Just because the allegations are unproven, however, does not mean they are all false. CNN reported, “U.S. intelligence agencies have now checked out the former British intelligence operative and his vast network throughout Europe and find him and his sources to be credible enough to include some of the information in the presentations to the president and president-elect a few days ago.”
Mr. Trump himself is doing nothing to dispel suspicions with his hyperbolic attacks and his denials that he has business interests in Russia — when his dealings there go back decades. He accused the intelligence agencies of releasing this “fake news” to take “one last shot” at him, and outrageously compared their acts to those of Nazi Germany — as if the Nuremberg Trials were held to punish the leaking of raw intelligence.
At the same time that Mr. Trump continues to exhibit paranoia about American intelligence agencies, he displays a trust verging on gullibility in the mendacious and murderous government of President Vladimir V. Putin. “Russia just said,” he tweeted, “unverified report paid for by political opponents is ‘A COMPLETE AND TOTAL FABRICATION, UTTER NONSENSE.’ Very unfair!”
Well, yes, of course Russia said that. But why should anyone believe what Mr. Putin says? The fact that Mr. Trump seems to give greater credence to the Kremlin than to United States intelligence agencies is precisely what has set off so much speculation about his real motives in cozying up to Mr. Putin.

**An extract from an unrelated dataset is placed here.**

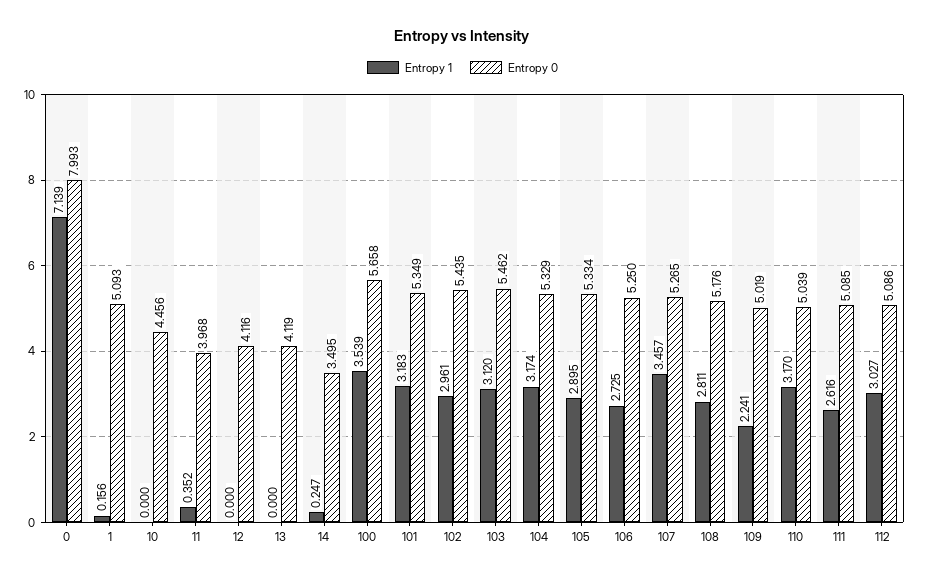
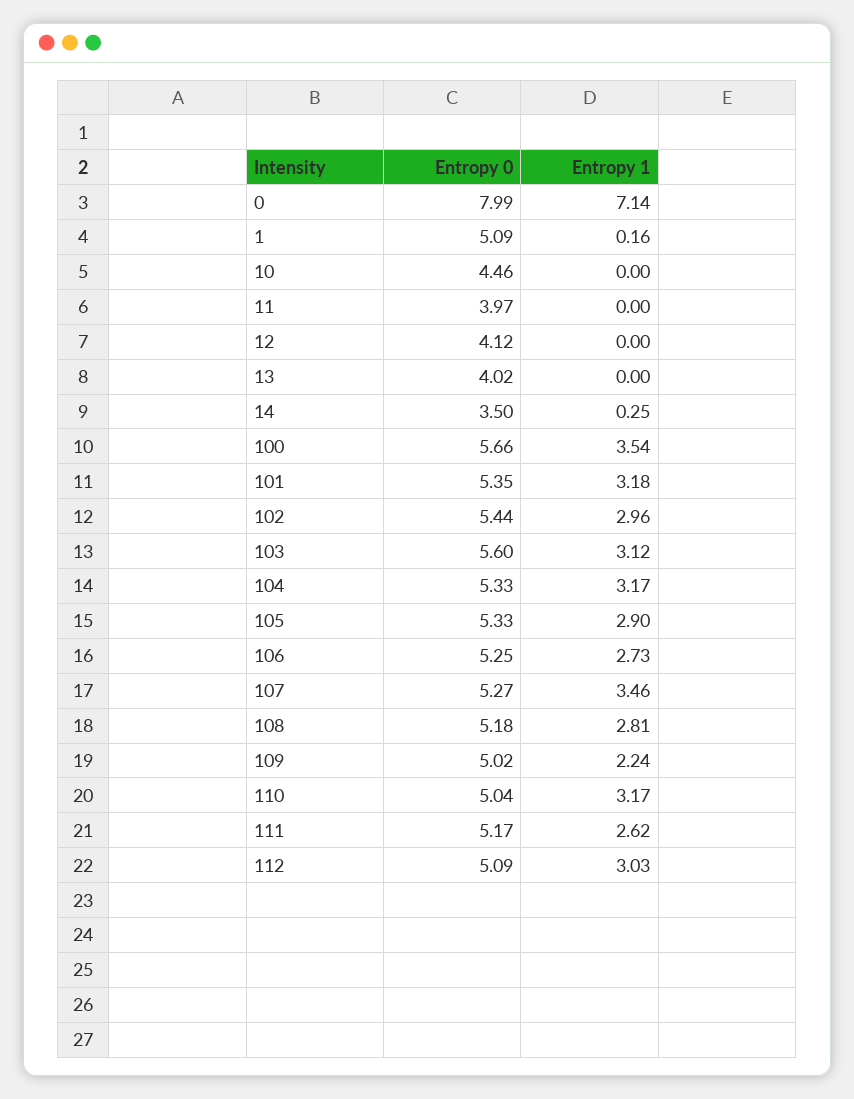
Entropy 1, 11: 0.352 -> 0
Entropy 0, 13: 4.119 -> 4.02
Entropy 0, 103: 5.462 -> 5.6
Entropy 0, 111: 5.085 -> 5.17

There is only one way to get to the bottom of this tawdry affair: Appoint a bipartisan, 9/11-style commission to investigate all of the allegations and issue a public report. The former C.I.A. directors Leon E. Panetta and Michael V. Hayden, among other possible choices, would provide instant credibility if they were appointed to lead such a panel.
If Mr. Trump is genuinely innocent of any untoward connections with the Kremlin, wouldn’t he want a full investigation to clear his name? That he so adamantly opposes any such inquiry speaks volumes.
Yet the speculation, which was gaining currency even before the publishing of the dossier by BuzzFeed, isn’t going away. The reason is obvious: Mr. Trump appears to be infatuated with the autocrat in the Kremlin. As the Russian dissident and chess champion Garry Kasparov noted: “Trump has criticized: Republicans, Democrats, the pope, U.S. elections, C.I.A., F.B.I., NATO, Meryl Streep. Trump hasn’t criticized: Vladimir Putin.”
The closest Mr. Trump has ever come to directly criticizing Mr. Putin was at his news conference on Wednesday, when, speaking of the hacking (which he admitted for the first time was the work of the Kremlin), he said, “He shouldn’t have done it.” This was pretty mild censure, however, compared with his scorching suggestion that American spies were employing Nazi-like tactics. And even that mild rebuke was vitiated by Mr. Trump’s boast: “If Putin likes Donald Trump, I consider that an asset, not a liability.”
If it persists in office, Mr. Trump’s slavish devotion to the Russian strongman will continue to raise questions about the exact nature of their relationship. If the president-elect wants to put such suspicions to rest, he should get as tough with the Kremlin as he vows to do with America’s other enemies.